I would suggest a visit to Amsterdam where this policy is followed and cars drive more slowly.
Mr Tennant shows his true colours by suggesting widening roads. I presume he is of the school that believes more and more roads should be built, the cost of petrol reduced and we should have free parking for all.
I would like to point out to Mr Tennant and his like that a recent report by the AA shows the true cost of motoring has fallen in real terms over the last 20 years.
In fact, for safety, roads should be narrowed and central white lines and signs removed from urban roads, as these have been shown to reduce speed and hence improve road safety. I would like to see the speed limit on urban roads reduced to 20 miles per hour and lower speed limits on all country lanes.
JM Berry, Aughton
So sad
I WAS very sad to read that the red squirrels in Formby are now nearing extinction, and it is feared that the entire pinewoods could be infected with the disease responsible, making repopulation a futile task.
If it is the last of them we see at Formby, and I sincerely hope it isn’t, will the National Trust try to establish another colony of them in the North West?
You see grey squirrels everywhere, but there is something about the reds with their delicacy and interesting colour, which has always captivated me, and to see them go completely would be a great shame, to say nothing of the cost to local tourism.
We need to hear more of their plans to remedy this sad situation.
Hilda Rudge, Formby
Work for the city
ONCE again, Liverpool’s politicians seem engaged in tit-for- tat infighting which makes the city the laughing stock of local authorities around the country.
Why can’t the city’s elected leaders do what they are elected to do? They have been elected to promote the city’s well-being, and do all possible for the betterment of its citizens.

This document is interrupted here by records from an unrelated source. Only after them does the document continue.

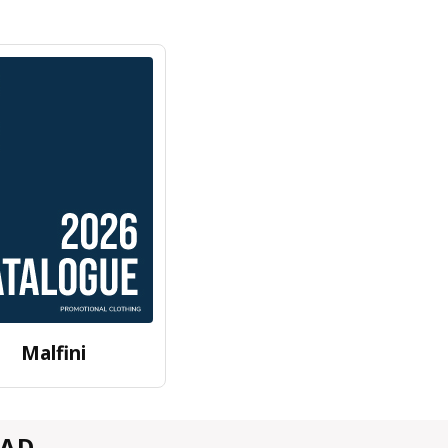
Malfini
VAD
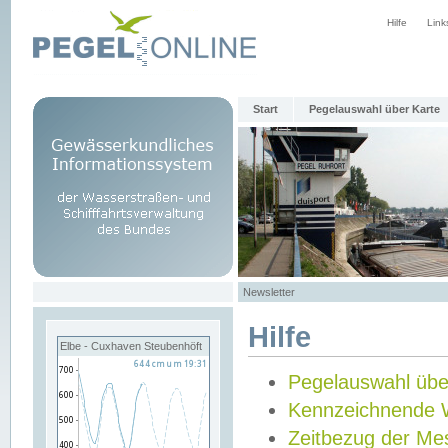
Hilfe
Link
Start
Pegelauswahl über Karte
Newsletter
Hilfe
Elbe - Cuxhaven Steubenhöft
Pegelauswahl übe
Kennzeichnende 
Zeitbezug der Me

Every time Liverpool seems to be advancing, and its reputation enhanced, the carryings-on of a few irresponsible elected people rob the city of its respectability, rendering worthless so much hard work and past advances.
While Liverpool navel gazes, others will once again take advantage!
Craig Earley, Kirkby
No butts
ON A recent visit to School Lane, I was appalled at the amount of discarded cigarette butts on the pavements.
People are smoking at the rear of the shops and offices and not a litter bin in site. The city council needs to put a receptacle in situ, or have the street cleaned more regularly.